### Set problem
Return the following lines unchanged, every one of them, in the order they appear.

┌─ Record set

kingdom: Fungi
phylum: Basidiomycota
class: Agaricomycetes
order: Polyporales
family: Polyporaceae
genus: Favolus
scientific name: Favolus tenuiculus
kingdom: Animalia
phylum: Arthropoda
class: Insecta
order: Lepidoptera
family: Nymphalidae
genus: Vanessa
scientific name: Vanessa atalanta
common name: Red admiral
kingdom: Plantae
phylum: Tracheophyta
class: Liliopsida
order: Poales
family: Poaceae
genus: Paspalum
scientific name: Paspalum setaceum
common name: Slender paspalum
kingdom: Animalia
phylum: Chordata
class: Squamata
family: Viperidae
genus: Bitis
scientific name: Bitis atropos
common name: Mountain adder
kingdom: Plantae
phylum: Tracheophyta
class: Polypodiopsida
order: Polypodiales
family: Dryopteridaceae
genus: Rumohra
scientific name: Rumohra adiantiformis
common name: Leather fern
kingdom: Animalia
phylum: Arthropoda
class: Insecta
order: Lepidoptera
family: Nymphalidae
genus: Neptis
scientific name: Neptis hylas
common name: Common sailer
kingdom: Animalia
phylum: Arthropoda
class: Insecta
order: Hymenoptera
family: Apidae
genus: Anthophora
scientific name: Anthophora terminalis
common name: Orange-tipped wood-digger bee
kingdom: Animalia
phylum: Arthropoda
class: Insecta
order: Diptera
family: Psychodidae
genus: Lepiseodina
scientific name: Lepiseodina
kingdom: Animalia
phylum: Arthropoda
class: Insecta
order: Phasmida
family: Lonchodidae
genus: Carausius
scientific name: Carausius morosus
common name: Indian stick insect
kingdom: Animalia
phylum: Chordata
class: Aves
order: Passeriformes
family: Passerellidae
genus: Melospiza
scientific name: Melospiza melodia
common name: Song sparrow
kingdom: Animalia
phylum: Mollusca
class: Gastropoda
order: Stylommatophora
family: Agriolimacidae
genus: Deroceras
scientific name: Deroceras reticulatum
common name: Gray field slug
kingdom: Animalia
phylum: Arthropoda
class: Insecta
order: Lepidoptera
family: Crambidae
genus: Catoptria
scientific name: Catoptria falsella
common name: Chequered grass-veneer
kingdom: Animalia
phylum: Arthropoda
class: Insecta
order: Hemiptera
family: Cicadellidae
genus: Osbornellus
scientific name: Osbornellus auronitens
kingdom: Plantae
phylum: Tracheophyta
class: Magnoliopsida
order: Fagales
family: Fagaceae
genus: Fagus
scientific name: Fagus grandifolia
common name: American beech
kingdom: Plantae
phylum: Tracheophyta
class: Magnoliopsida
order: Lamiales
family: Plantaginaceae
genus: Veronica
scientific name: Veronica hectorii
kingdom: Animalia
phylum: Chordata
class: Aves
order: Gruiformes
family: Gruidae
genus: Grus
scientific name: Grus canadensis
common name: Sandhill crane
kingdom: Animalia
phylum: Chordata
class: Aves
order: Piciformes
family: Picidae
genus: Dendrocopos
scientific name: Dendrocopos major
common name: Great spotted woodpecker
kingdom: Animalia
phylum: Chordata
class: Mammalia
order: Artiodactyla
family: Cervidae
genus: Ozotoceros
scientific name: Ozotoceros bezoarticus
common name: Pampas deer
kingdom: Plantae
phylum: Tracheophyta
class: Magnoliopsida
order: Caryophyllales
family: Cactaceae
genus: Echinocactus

└─

### Answer to the task
kingdom: Fungi
phylum: Basidiomycota
class: Agaricomycetes
order: Polyporales
family: Polyporaceae
genus: Favolus
scientific name: Favolus tenuiculus
kingdom: Animalia
phylum: Arthropoda
class: Insecta
order: Lepidoptera
family: Nymphalidae
genus: Vanessa
scientific name: Vanessa atalanta
common name: Red admiral
kingdom: Plantae
phylum: Tracheophyta
class: Liliopsida
order: Poales
family: Poaceae
genus: Paspalum
scientific name: Paspalum setaceum
common name: Slender paspalum
kingdom: Animalia
phylum: Chordata
class: Squamata
family: Viperidae
genus: Bitis
scientific name: Bitis atropos
common name: Mountain adder
kingdom: Plantae
phylum: Tracheophyta
class: Polypodiopsida
order: Polypodiales
family: Dryopteridaceae
genus: Rumohra
scientific name: Rumohra adiantiformis
common name: Leather fern
kingdom: Animalia
phylum: Arthropoda
class: Insecta
order: Lepidoptera
family: Nymphalidae
genus: Neptis
scientific name: Neptis hylas
common name: Common sailer
kingdom: Animalia
phylum: Arthropoda
class: Insecta
order: Hymenoptera
family: Apidae
genus: Anthophora
scientific name: Anthophora terminalis
common name: Orange-tipped wood-digger bee
kingdom: Animalia
phylum: Arthropoda
class: Insecta
order: Diptera
family: Psychodidae
genus: Lepiseodina
scientific name: Lepiseodina
kingdom: Animalia
phylum: Arthropoda
class: Insecta
order: Phasmida
family: Lonchodidae
genus: Carausius
scientific name: Carausius morosus
common name: Indian stick insect
kingdom: Animalia
phylum: Chordata
class: Aves
order: Passeriformes
family: Passerellidae
genus: Melospiza
scientific name: Melospiza melodia
common name: Song sparrow
kingdom: Animalia
phylum: Mollusca
class: Gastropoda
order: Stylommatophora
family: Agriolimacidae
genus: Deroceras
scientific name: Deroceras reticulatum
common name: Gray field slug
kingdom: Animalia
phylum: Arthropoda
class: Insecta
order: Lepidoptera
family: Crambidae
genus: Catoptria
scientific name: Catoptria falsella
common name: Chequered grass-veneer
kingdom: Animalia
phylum: Arthropoda
class: Insecta
order: Hemiptera
family: Cicadellidae
genus: Osbornellus
scientific name: Osbornellus auronitens
kingdom: Plantae
phylum: Tracheophyta
class: Magnoliopsida
order: Fagales
family: Fagaceae
genus: Fagus
scientific name: Fagus grandifolia
common name: American beech
kingdom: Plantae
phylum: Tracheophyta
class: Magnoliopsida
order: Lamiales
family: Plantaginaceae
genus: Veronica
scientific name: Veronica hectorii
kingdom: Animalia
phylum: Chordata
class: Aves
order: Gruiformes
family: Gruidae
genus: Grus
scientific name: Grus canadensis
common name: Sandhill crane
kingdom: Animalia
phylum: Chordata
class: Aves
order: Piciformes
family: Picidae
genus: Dendrocopos
scientific name: Dendrocopos major
common name: Great spotted woodpecker
kingdom: Animalia
phylum: Chordata
class: Mammalia
order: Artiodactyla
family: Cervidae
genus: Ozotoceros
scientific name: Ozotoceros bezoarticus
common name: Pampas deer
kingdom: Plantae
phylum: Tracheophyta
class: Magnoliopsida
order: Caryophyllales
family: Cactaceae
genus: Echinocactus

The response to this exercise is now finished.